CHARLESTON – Using a subscription database, State Treasurer John Perdue’s office is sending letters to rightful owners of unclaimed property, notifying them of their forgotten assets.
Unclaimed Property Deputy Treasurer Carolyn Atkinson said her division has been using a subscription database supplied by the Westlaw research firm. In the last two months, letters sent to updated addresses have yielded $500,000 in claims filed by previously hard-to-locate owners.

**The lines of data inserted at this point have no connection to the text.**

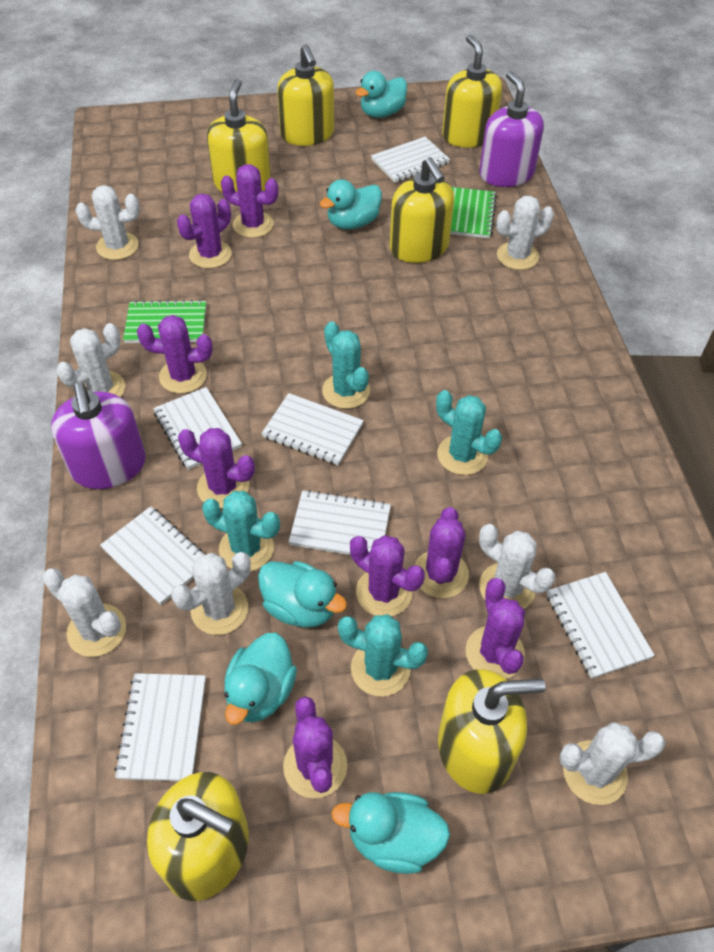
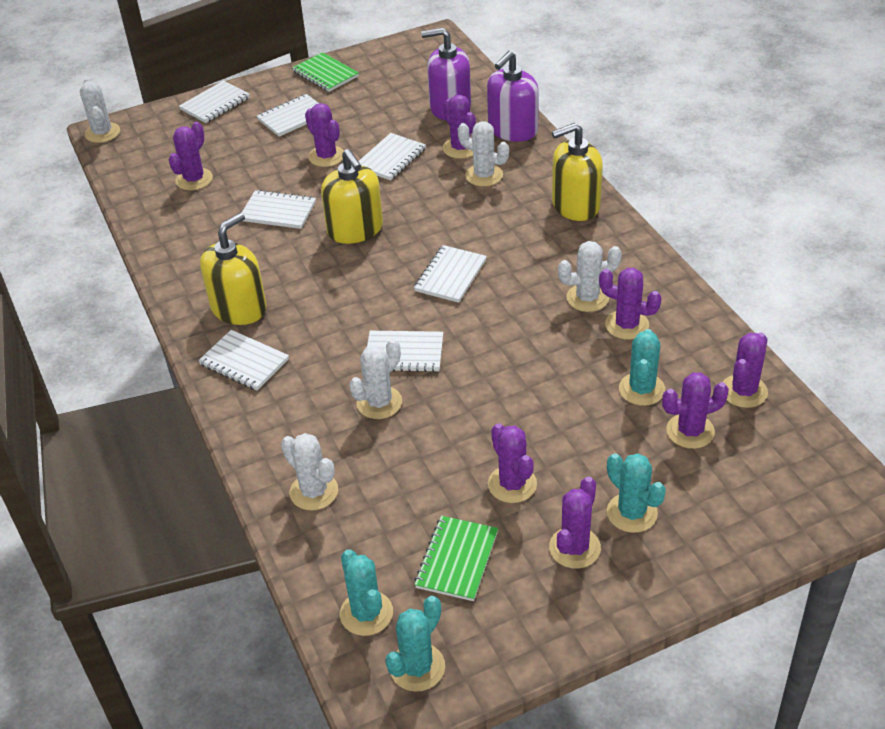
turquoise duck: [224,633,297,725] [258,561,347,628] [319,179,382,230] [331,792,450,874] [356,71,407,118] = 5 -> none = 0
white cactus: [43,568,126,657] [57,323,125,397] [76,185,140,260] [171,552,251,635] [479,524,556,609] [496,196,554,270] [559,722,665,805] = 7 -> [80,78,120,143] [281,433,338,511] [349,339,402,419] [458,121,509,187] [558,241,622,312] = 5
yellow soap dispenser: [147,772,249,901] [207,79,271,192] [277,44,334,146] [390,157,454,263] [438,669,546,794] [442,34,502,147] = 6 -> [200,213,267,325] [321,149,383,244] [552,123,603,221] = 3

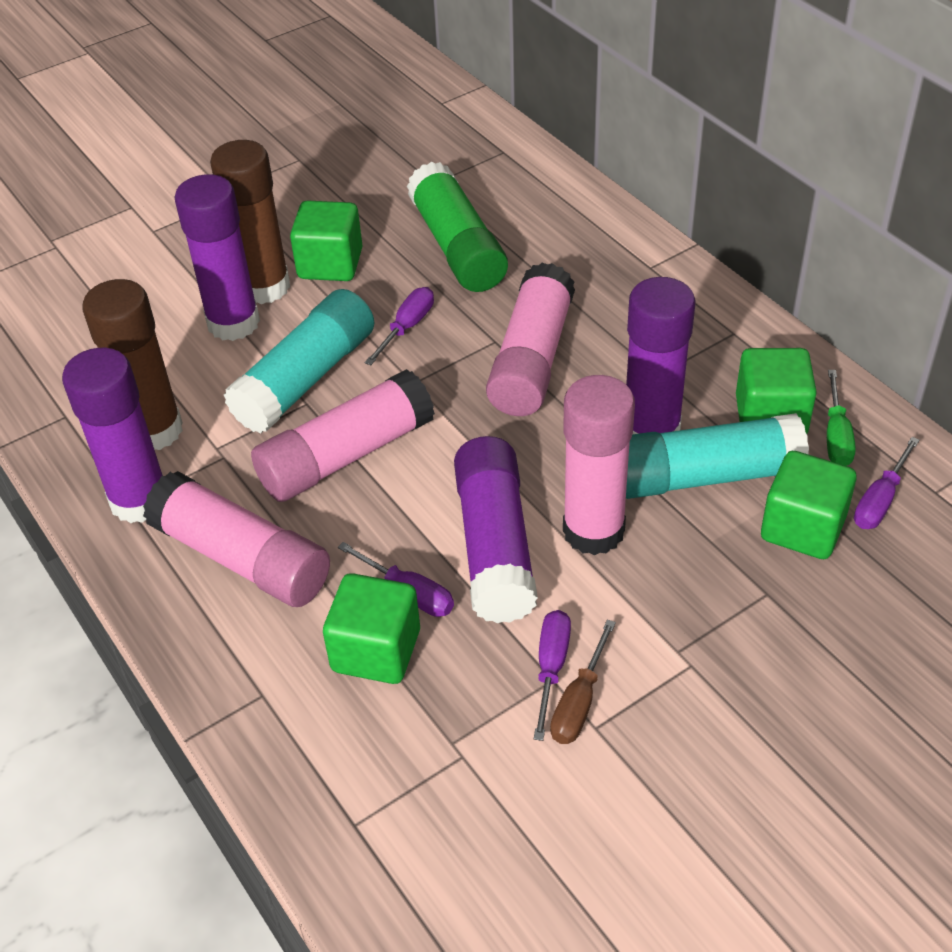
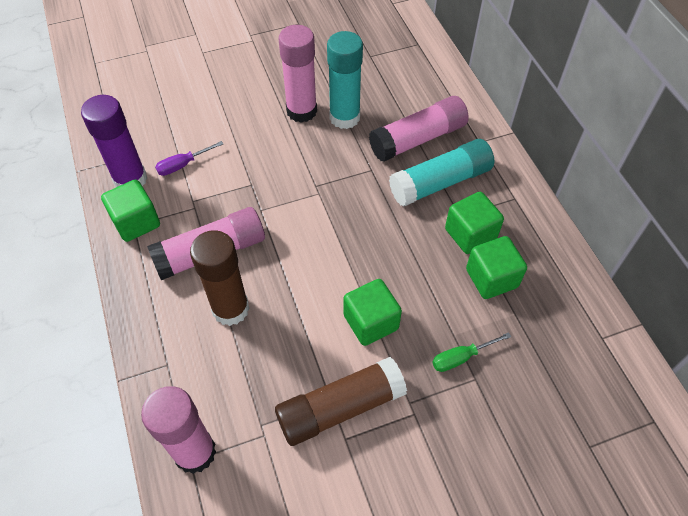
brown screwdriver: [550,620,616,744] = 1 -> none = 0
green glue stick: [407,162,508,292] = 1 -> none = 0
purple glue stick: [62,348,163,523] [175,174,260,341] [454,436,538,623] [626,277,695,434] = 4 -> [81,95,147,187] = 1
purple screwdriver: [338,542,454,617] [365,287,434,365] [534,610,571,741] [854,437,920,529] = 4 -> [155,141,223,176] = 1

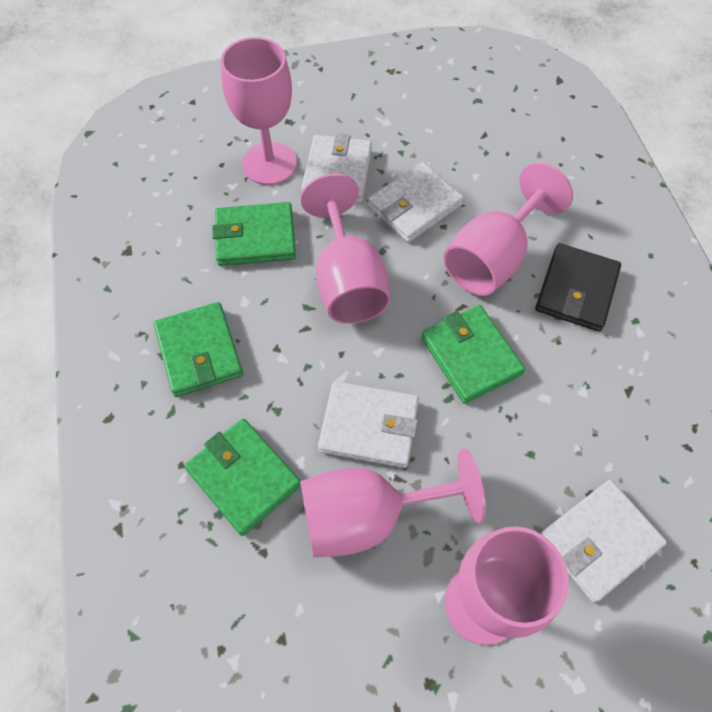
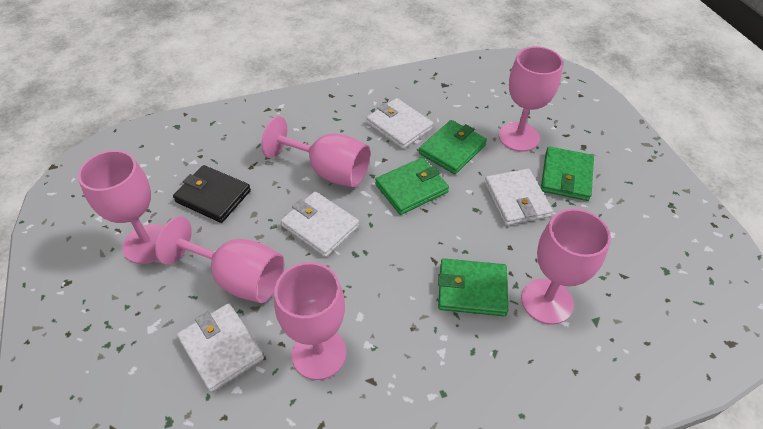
pink goblet: [221,37,297,185] [300,174,391,324] [300,449,486,558] [443,162,573,296] [445,526,569,645] = 5 -> [78,150,164,264] [155,216,284,303] [261,116,370,188] [274,262,346,380] [499,46,563,152] [521,208,611,325] = 6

Treasurer Perdue said the office goal is always to return more funds, using whatever new methods arise. The office has returned $47 million in lost funds in the last five fiscal years. “It’s the people’s money and we want to return it to them,” he said.
Atkinson echoed his remarks. “It’s a proactive approach,” Atkinson said. “We’re trying new and additional outreach. We’re always thinking of how to improve our processes. We hope to expand the effort in the near future.”
Unclaimed property is any asset from which an individual has become unintentionally separated, such as a forgotten utility deposit, a left-behind paycheck or the abandoned contents of a safe deposit box.
The office already publishes about 25,000 names of rightful owners, spread over two statewide newspaper inserts a year, and maintains a comprehensive online database at www.wvtreasury.com. The inserts feature never-published names.
Atkinson stressed that those who receive the letters may be assured they aren’t scam targets.
“If people get a letter it’s on official letterhead,” she said. “An official envelope, a return address. This is not a theft identity scam. A letter will have a claim form with it and stipulate that any mail should be directed back to the State Treasurer’s Office. We never ask for bank account information.”